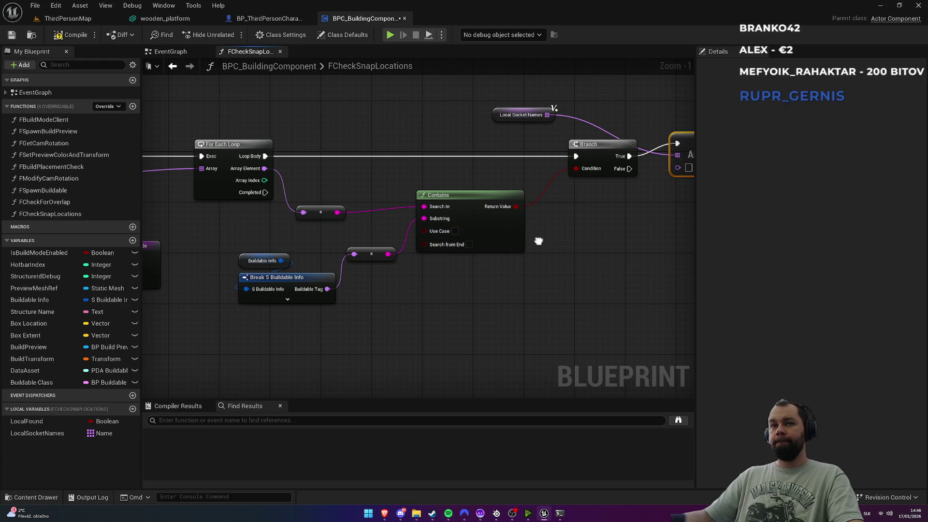
mouse_move(264, 168)
left_mouse_down()
mouse_move(341, 181)
mouse_move(681, 174)
mouse_move(617, 169)
left_mouse_up()
Step: Position Add Unique and its Local Socket Names getter beside the Branch, then review the graph
left_click_drag(591, 209, 448, 259)
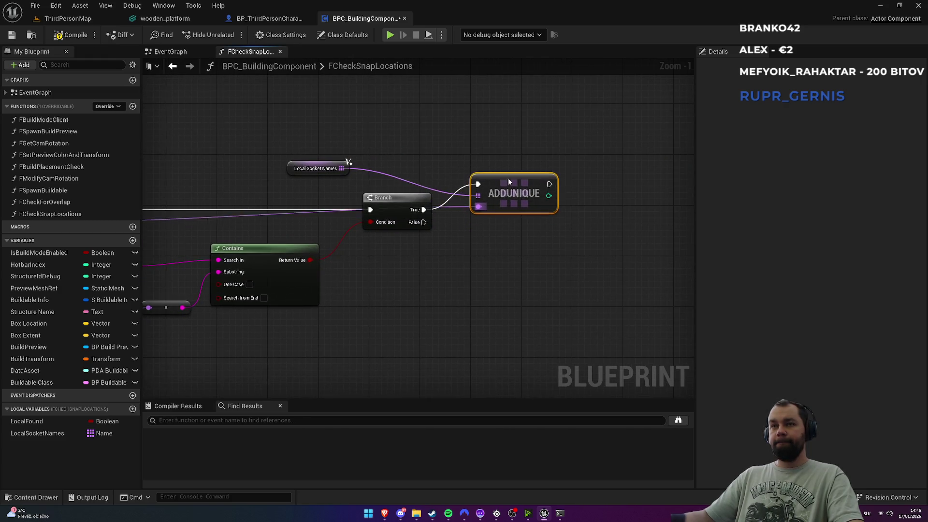
mouse_move(502, 181)
left_mouse_down()
mouse_move(535, 213)
mouse_move(515, 245)
left_mouse_up()
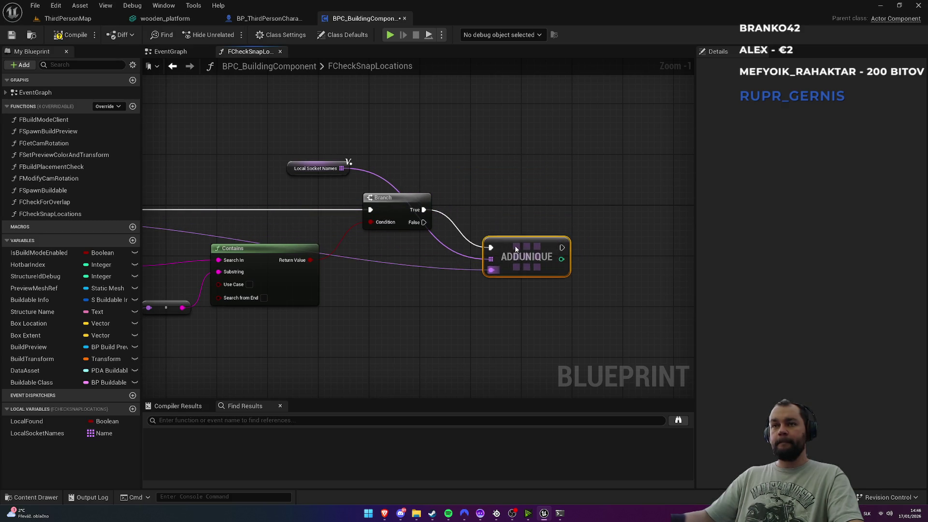
mouse_move(291, 171)
left_mouse_down()
mouse_move(430, 304)
mouse_move(490, 223)
mouse_move(487, 232)
left_mouse_up()
left_click(497, 193)
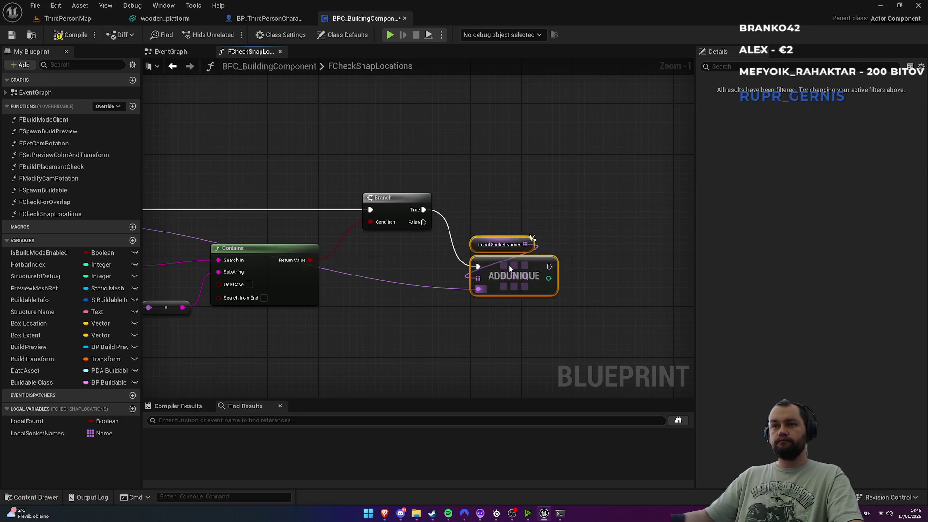
left_click_drag(431, 226, 641, 176)
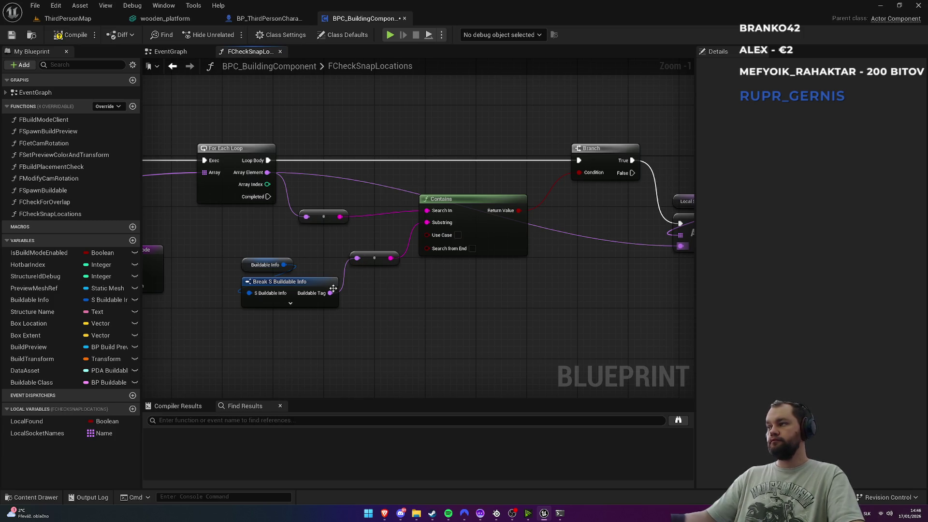
scroll(327, 295, "down", 2)
left_click_drag(174, 221, 557, 187)
left_click_drag(173, 222, 349, 204)
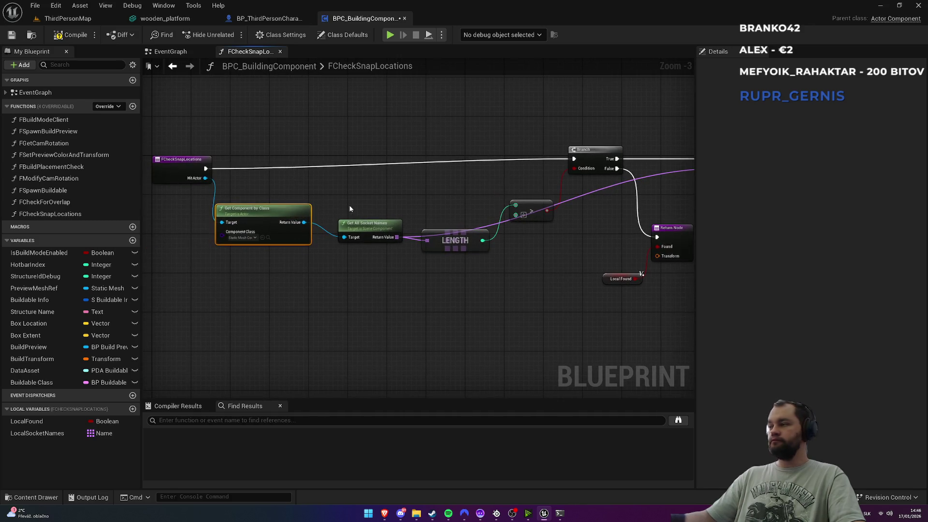
mouse_move(511, 223)
left_mouse_down()
mouse_move(203, 233)
mouse_move(311, 306)
mouse_move(332, 300)
left_mouse_up()
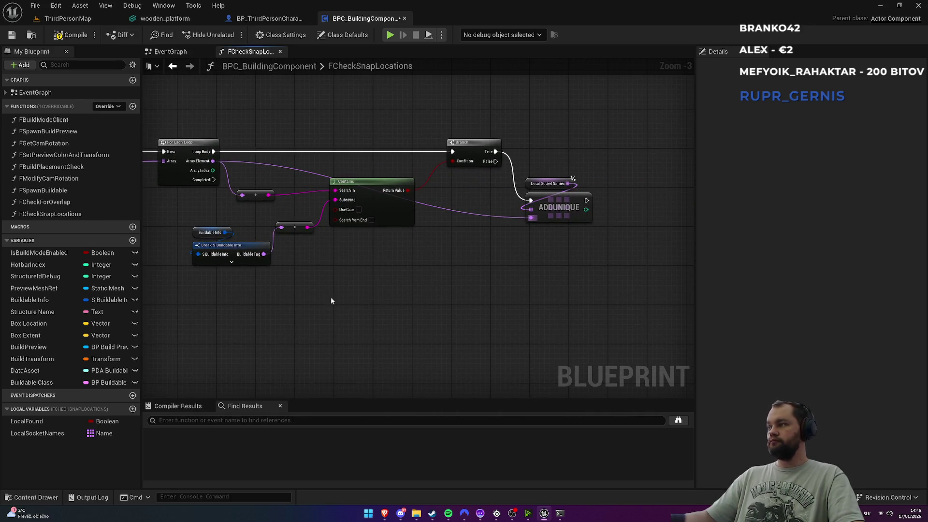
left_click_drag(421, 293, 356, 303)
scroll(447, 297, "up", 2)
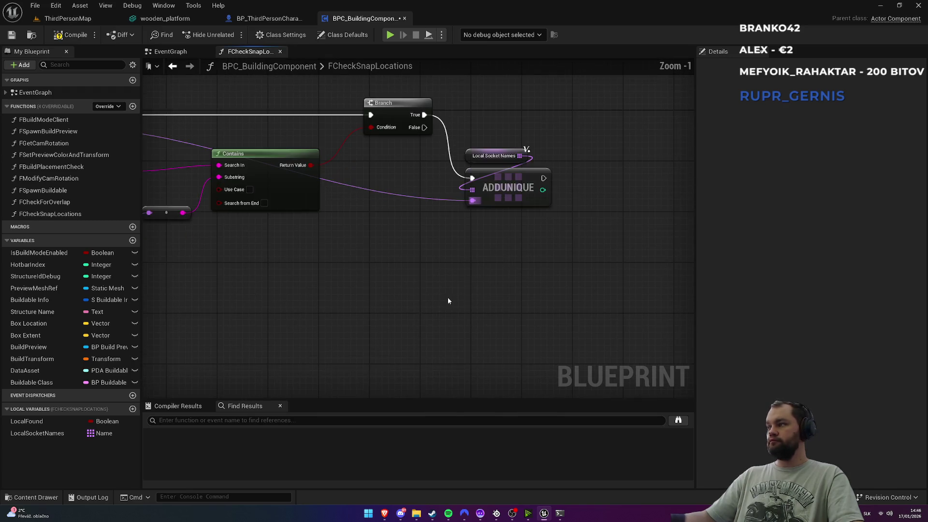
left_click_drag(448, 297, 353, 290)
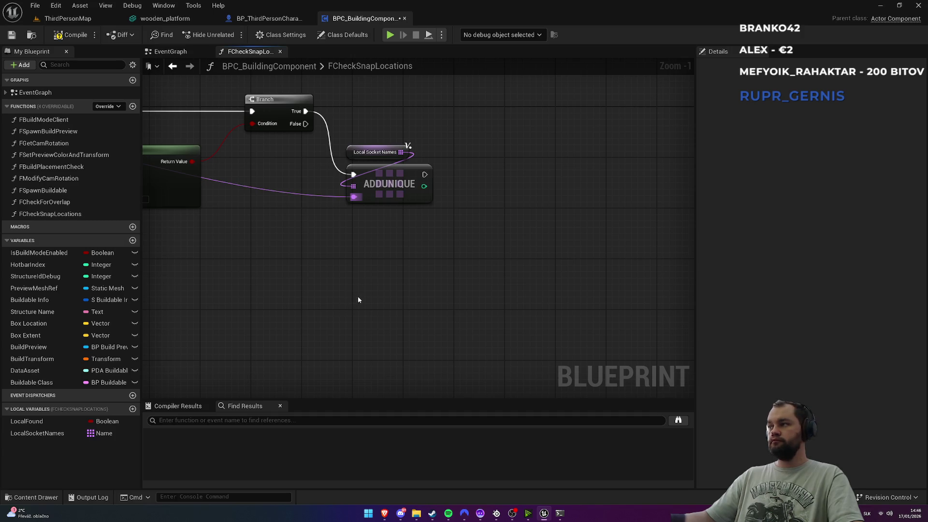
Step: Add Get Hit Actor feeding a Get Component by Class set to Static Mesh Component
right_click(358, 299)
type("hit ac")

● ● ● ● ● ● ●

### WORK ITEM
Exactly as written, reproduce the lines from the one containing "left_click_drag(421, 293, 356, 303)" through the last line of the entries above, and leave every picture out.

### FINAL ANSWER
left_click_drag(421, 293, 356, 303)
scroll(447, 297, "up", 2)
left_click_drag(448, 297, 353, 290)
Step: Add Get Hit Actor feeding a Get Component by Class set to Static Mesh Component
right_click(358, 299)
type("hit ac")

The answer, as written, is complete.